# Work order
From the listing below, set down exactly the lines between the one holding "в объекты интеллектуальной собственности, 2019: 3974" and the one holding "в объекты интеллектуальной собственности, 2022: 6123", inclusive. No other line is wanted.

# Record extracts
=== Section Start ===
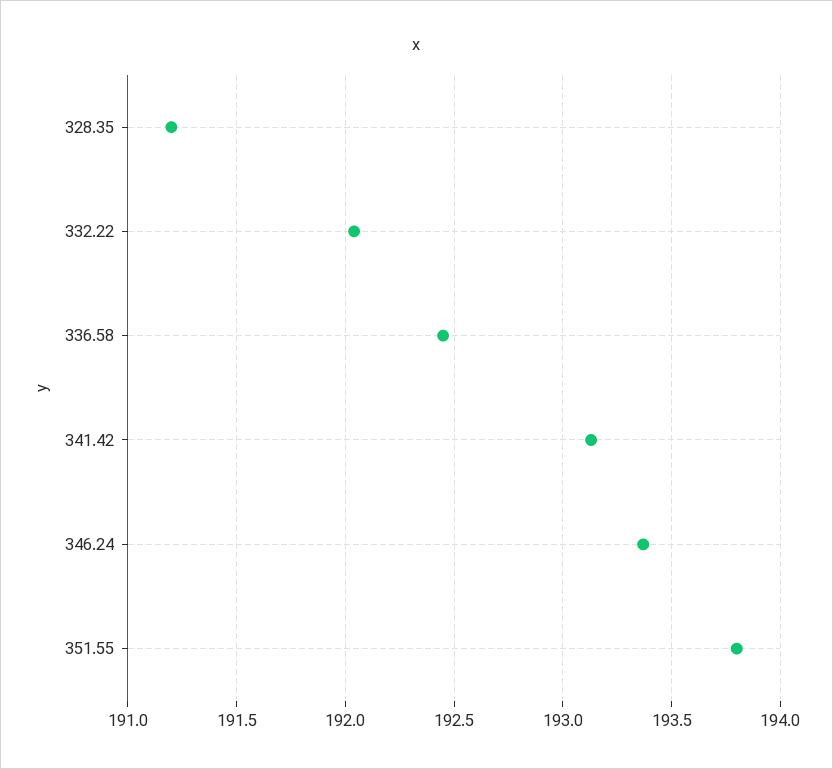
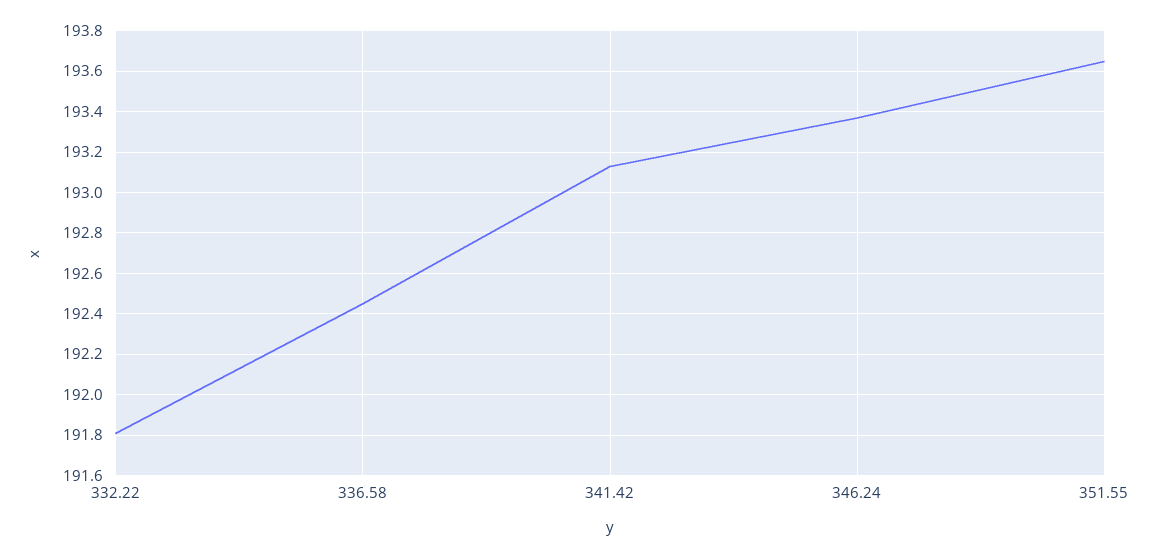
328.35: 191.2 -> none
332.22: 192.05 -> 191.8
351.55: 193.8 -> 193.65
=== Section End ===
=== Section Start ===
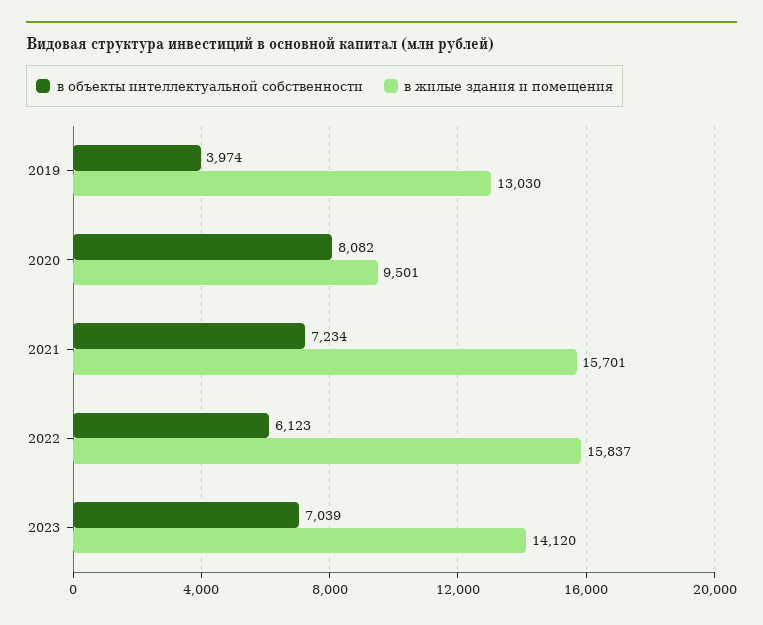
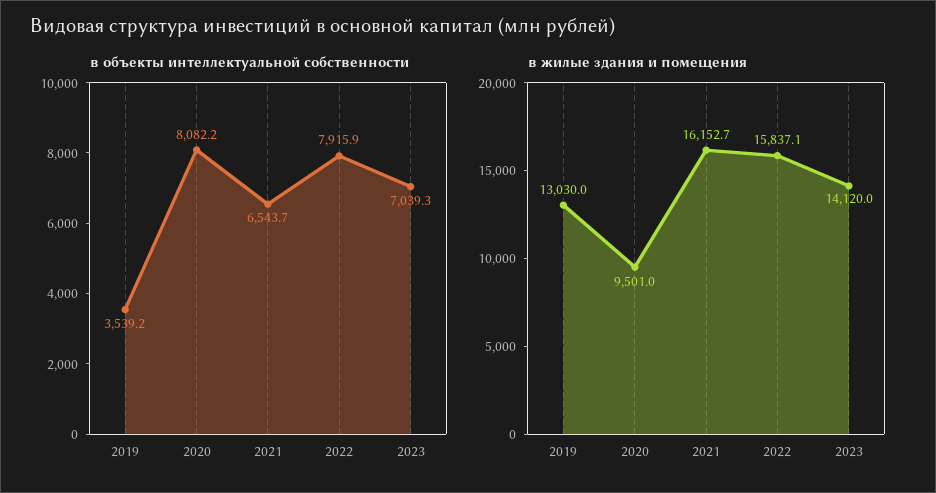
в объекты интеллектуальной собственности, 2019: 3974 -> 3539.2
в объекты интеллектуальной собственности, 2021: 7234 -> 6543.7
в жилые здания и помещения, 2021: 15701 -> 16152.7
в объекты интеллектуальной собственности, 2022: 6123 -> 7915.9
=== Section End ===
# Output of the exercise
в объекты интеллектуальной собственности, 2019: 3974 -> 3539.2
в объекты интеллектуальной собственности, 2021: 7234 -> 6543.7
в жилые здания и помещения, 2021: 15701 -> 16152.7
в объекты интеллектуальной собственности, 2022: 6123 -> 7915.9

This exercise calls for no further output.